Survey Data

Reg No

50080466


Original Use

Worker's house


In Use As

House


Date

1845 - 1855


Coordinates

311657, 233520


Date Recorded

26/05/2013


Date Updated

--/--/--


Description

Terrace of ten two-bay two-storey former railway worker’s houses, built c.1850, with single-storey returns to rear (east) elevation and recent two-bay extension to no.1. Now in use a private houses. Pitched slate and artificial slate roofs with stepped red brick and rendered chimneystacks with clay chimney pots and some cast-iron rainwater goods. Smooth rendered walls, with roughcast render and cast-iron name plaque to no.1. Square-headed window openings with painted masonry sills and replacement uPVC windows.
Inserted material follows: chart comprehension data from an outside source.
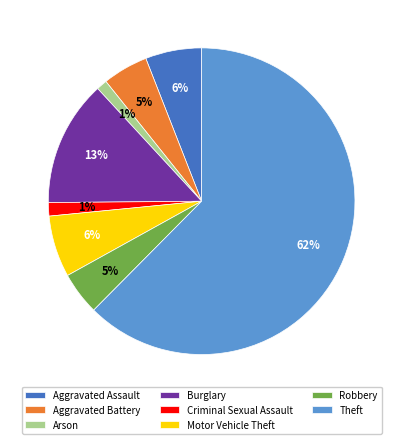

To the nearest percent, what is the difference between the Aggravated Battery and Theft slice percentages?

58%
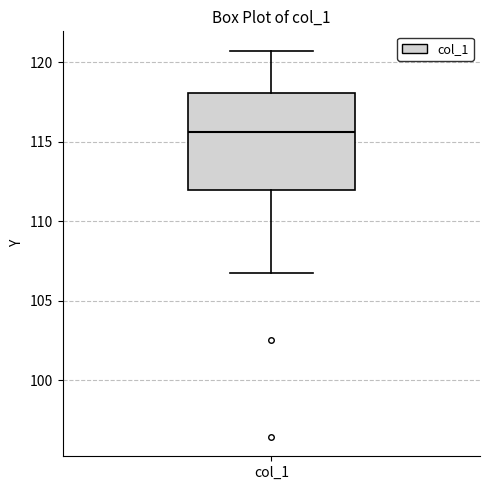

Where does the median line of the box for col_1 sit on the y-axis? The values are not printed on the chart, so give them approximately, as read against the axis.

115.5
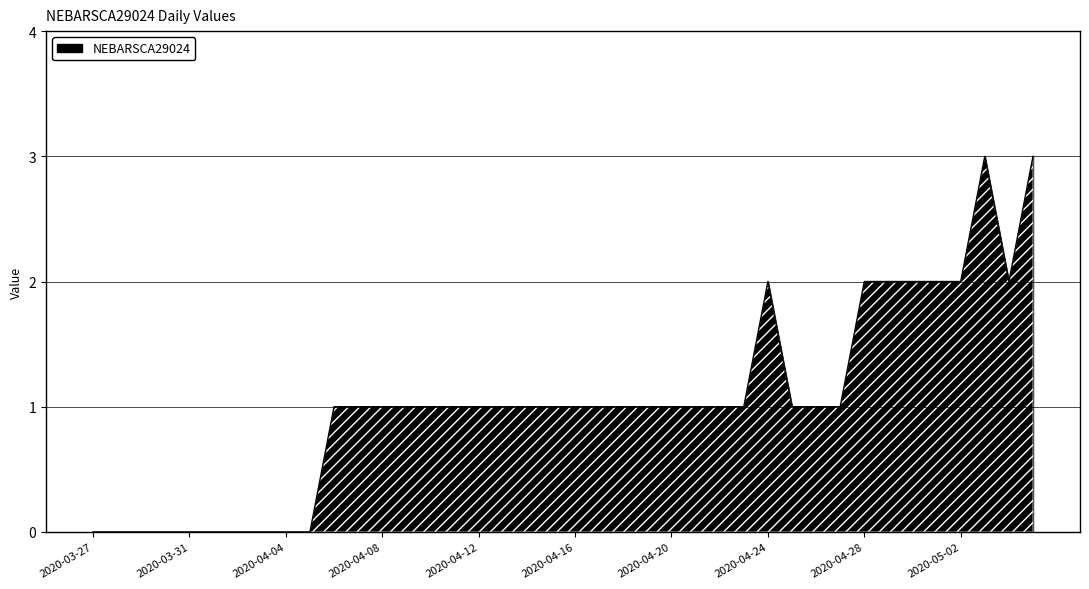

What is the greatest value displayed?

3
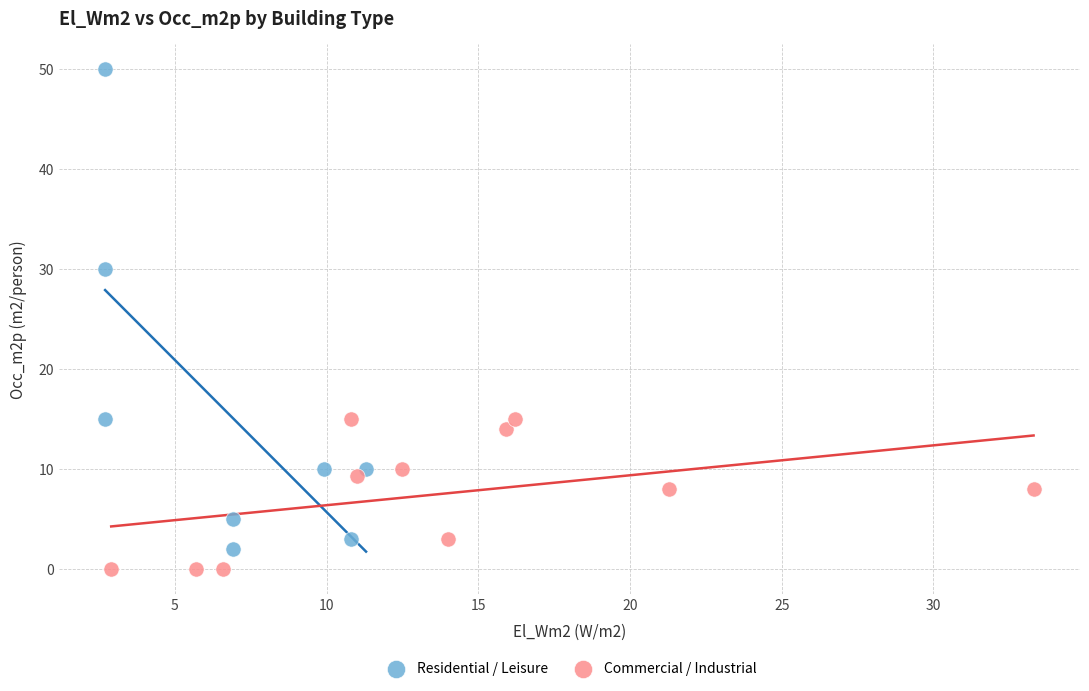

Which series contains the highest Y value?

Residential / Leisure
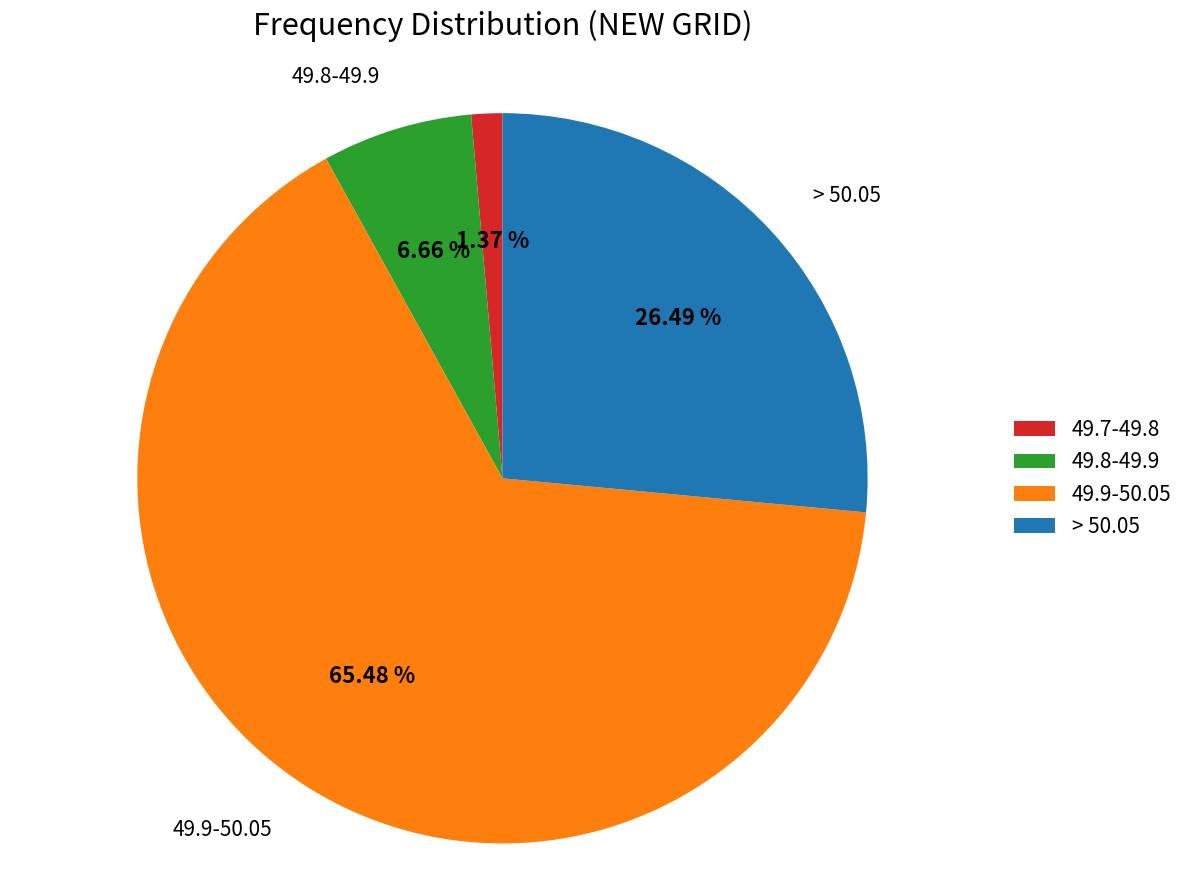

True or false: > 50.05 accounts for 26% of the total.

True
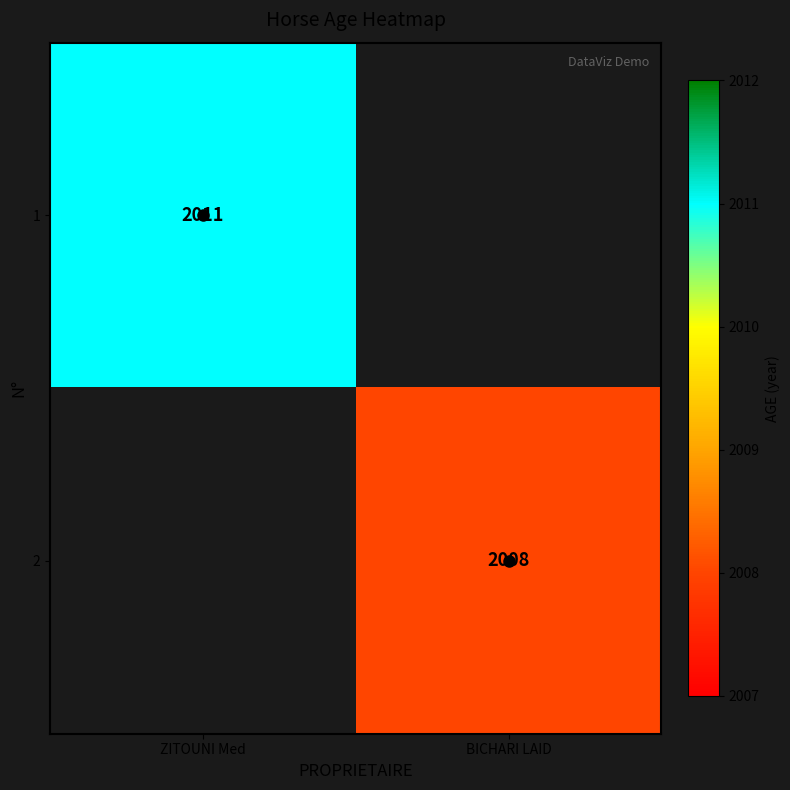

The 2 series shows 2008 at BICHARI LAID. True or false?

True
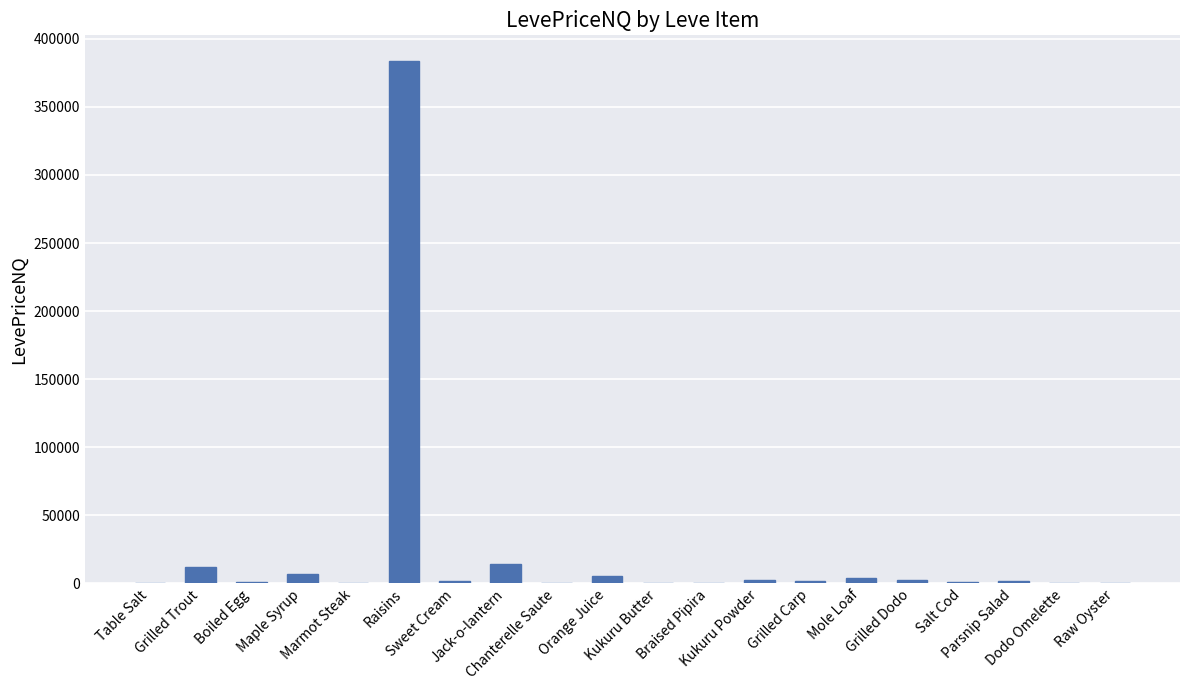

What is the greatest value displayed?

383377.1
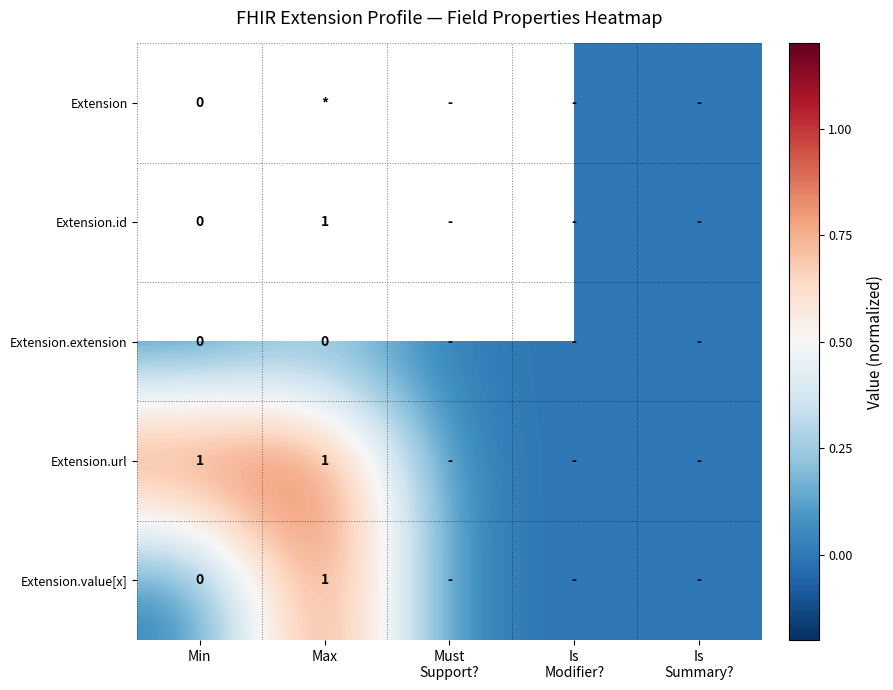

The Extension.url series shows 1 at Min. True or false?

True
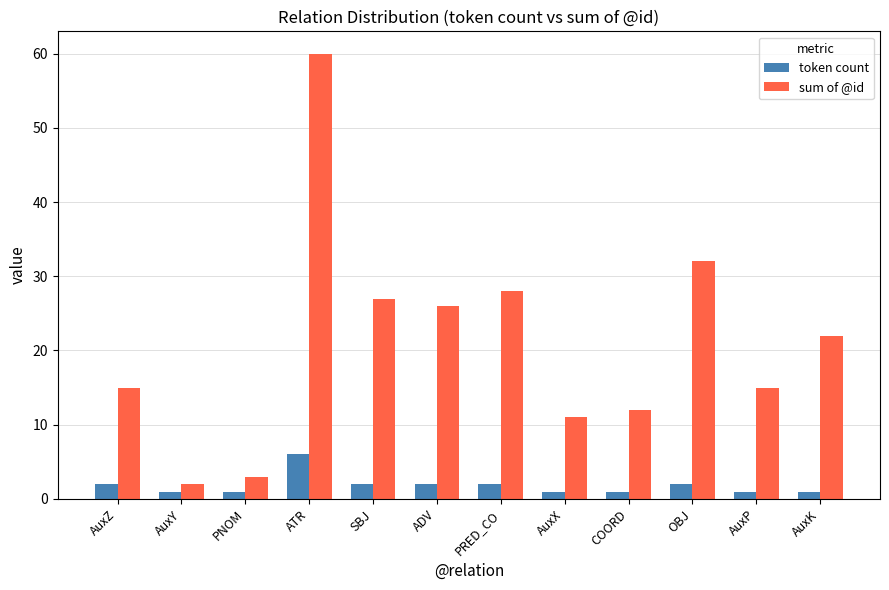

What is the difference between the second highest and minimum values in the token count series?

1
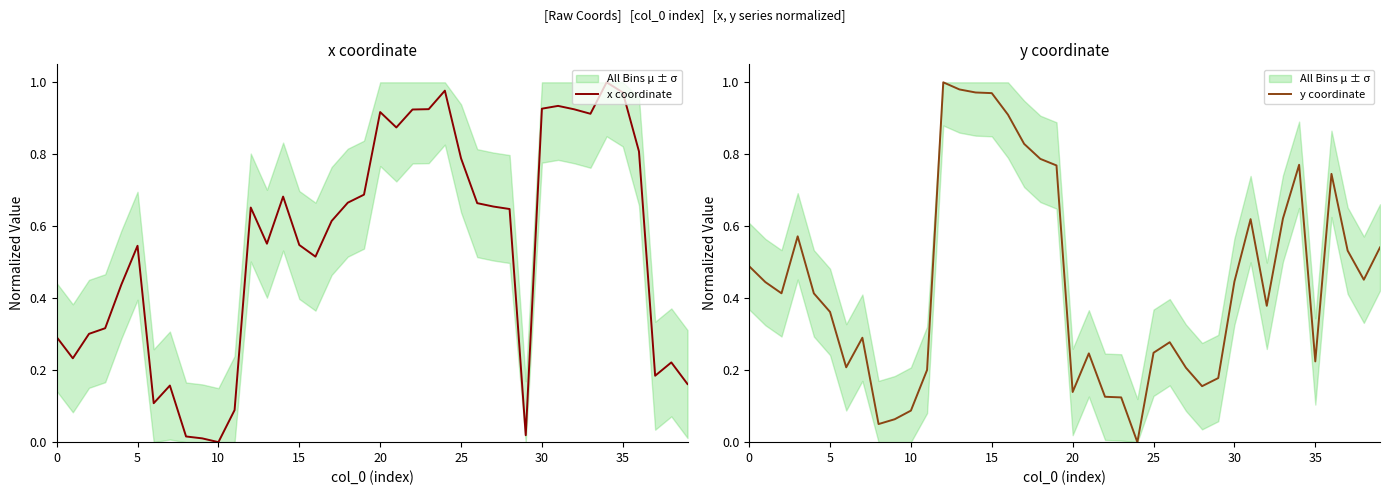

Which series has the largest total across all categories?

x coordinate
Paired round-headed door openings with timber panelled doors having spoked overlights to some houses, replacement uPVC doors to other houses.

Appraisal

The Great Southern & Western Railway was established in 1844, and the GS&WR engineering works was constructed on a 73 acre site at Inchicore from 1846. The Works Estate was constructed to the east of the GS&WR Works to accommodate workers and their families, as the then rural area had insufficient housing for the new population. Inchicore Terrace North and South, Inchicore Square and West Terrace were constructed first, and appear on Griffith’s valuation map c.1855. Though few early features survive, the terrace retains much of its form and scale, and is typical of modest mid nineteenth-century urban construction. The terrace provides an interesting contrast to the more suburban style of the other houses in the estate, which have front gardens and porches. The Works Estate is a significant example of a nineteenth-century planned industrial village. The cast-iron name plaque, in Irish and English, to no.1 adds to the historic character of the terrace. The terrace faces west to Inchicore Railway Works and overlooked the grounds of the former GS&WR sports club, now Inchicore Sports and Social Club.